• Work item
Extend the passage on wildcat conservation, picking up right after its last sentence.

• Selected passage
---*---
In 2013, the Scottish Wildcat Conservation Action Group developed the Scottish Wildcat Conservation Action Plan. With this plan, the group set national action priorities and defined responsibilities of agencies and funding priorities for conservation efforts between 2013 and 2019. Its implementation is coordinated by Scottish Natural Heritage (now NatureScot). The existing wild population has been deemed no longer viable without the implementation of conservation measures.

In 2023 a license was approved by NatureScot to release captive-bred wildcats into the Cairngorms region in June of that year. 19 cats were released in early June 2023, with a further 40 expected to follow in 2024 and 2025. In spring 2024, at least two of the cats released the previous year gave birth to kittens.

=== England ===
Conservationists plan to start a captive breeding programme in 2019 with the aim to reintroduce cats into the wild by 2022.

In 2023, it was announced that beginning in 2024 wildcats would be reintroduced in Devon and Cornwall for the first time in 500 years as part of a conservation project.

===Switzerland ===
The European wildcat population has been protected since 1963. After a period of population decline, it appears to be increasing or stabilizing once again. It is unknown whether it was truly on the verge of extinction, if it has returned from France, or if it was reintroduced by private individuals or official services.
---*---
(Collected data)
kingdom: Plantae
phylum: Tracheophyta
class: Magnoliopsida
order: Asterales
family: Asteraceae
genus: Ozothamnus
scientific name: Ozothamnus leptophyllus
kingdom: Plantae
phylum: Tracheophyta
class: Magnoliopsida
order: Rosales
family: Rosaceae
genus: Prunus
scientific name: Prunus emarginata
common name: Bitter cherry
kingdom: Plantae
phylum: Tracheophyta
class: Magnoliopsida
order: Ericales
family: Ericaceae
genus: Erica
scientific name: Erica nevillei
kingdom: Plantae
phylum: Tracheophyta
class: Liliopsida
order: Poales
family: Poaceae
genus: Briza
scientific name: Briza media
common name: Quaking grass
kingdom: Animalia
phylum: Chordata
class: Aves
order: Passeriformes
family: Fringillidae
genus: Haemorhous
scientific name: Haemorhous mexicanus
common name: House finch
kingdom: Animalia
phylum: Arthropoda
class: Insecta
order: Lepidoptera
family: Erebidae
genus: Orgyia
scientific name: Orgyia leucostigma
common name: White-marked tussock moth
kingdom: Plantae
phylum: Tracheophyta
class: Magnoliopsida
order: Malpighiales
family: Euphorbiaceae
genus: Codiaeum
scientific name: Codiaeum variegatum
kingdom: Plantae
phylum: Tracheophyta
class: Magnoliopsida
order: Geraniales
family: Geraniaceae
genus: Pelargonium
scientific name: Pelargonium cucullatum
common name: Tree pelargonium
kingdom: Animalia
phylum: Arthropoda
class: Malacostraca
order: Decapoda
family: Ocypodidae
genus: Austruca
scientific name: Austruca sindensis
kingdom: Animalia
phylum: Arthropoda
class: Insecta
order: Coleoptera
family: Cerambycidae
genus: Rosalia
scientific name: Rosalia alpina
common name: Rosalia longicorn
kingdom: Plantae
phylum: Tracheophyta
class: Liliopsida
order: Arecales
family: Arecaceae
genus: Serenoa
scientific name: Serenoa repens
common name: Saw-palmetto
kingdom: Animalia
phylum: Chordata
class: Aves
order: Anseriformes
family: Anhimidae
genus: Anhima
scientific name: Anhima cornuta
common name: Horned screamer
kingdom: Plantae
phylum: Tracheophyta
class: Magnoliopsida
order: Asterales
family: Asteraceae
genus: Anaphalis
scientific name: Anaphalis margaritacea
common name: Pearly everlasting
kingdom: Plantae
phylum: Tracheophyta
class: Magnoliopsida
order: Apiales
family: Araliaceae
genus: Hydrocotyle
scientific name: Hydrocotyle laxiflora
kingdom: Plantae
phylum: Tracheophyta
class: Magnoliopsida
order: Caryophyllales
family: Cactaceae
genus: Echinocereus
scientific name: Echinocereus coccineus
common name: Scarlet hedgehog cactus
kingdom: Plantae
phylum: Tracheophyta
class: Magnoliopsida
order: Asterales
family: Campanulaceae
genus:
---*---
• Exercise answer
In the 21st century, it has appeared in new locations, such as the shores of Lake Neuchâtel. Its distribution and population size is assessed using hair traps: stakes coated with valerian are placed in potential habitats, and the collected hairs are sorted and analyzed. Out of 655 hair samples, 525 were from cats, including 136 from wild cats. Photos also contribute to the investigation, with 716 portraits, including 268 of wild cats or their look-alikes. These results highlight the challenge of close coexistence between populations of wild cats and domestic cats, and the resulting hybridization. It is estimated that 15 to 20% of Jura cats are hybrids.

===France ===
In mainland France, the wildcat species used to be widespread from ancient times until the Middle Ages. However, its populations began to decline during that period. Although it almost disappeared in the 20th century, there has been a slow resurgence in recent years.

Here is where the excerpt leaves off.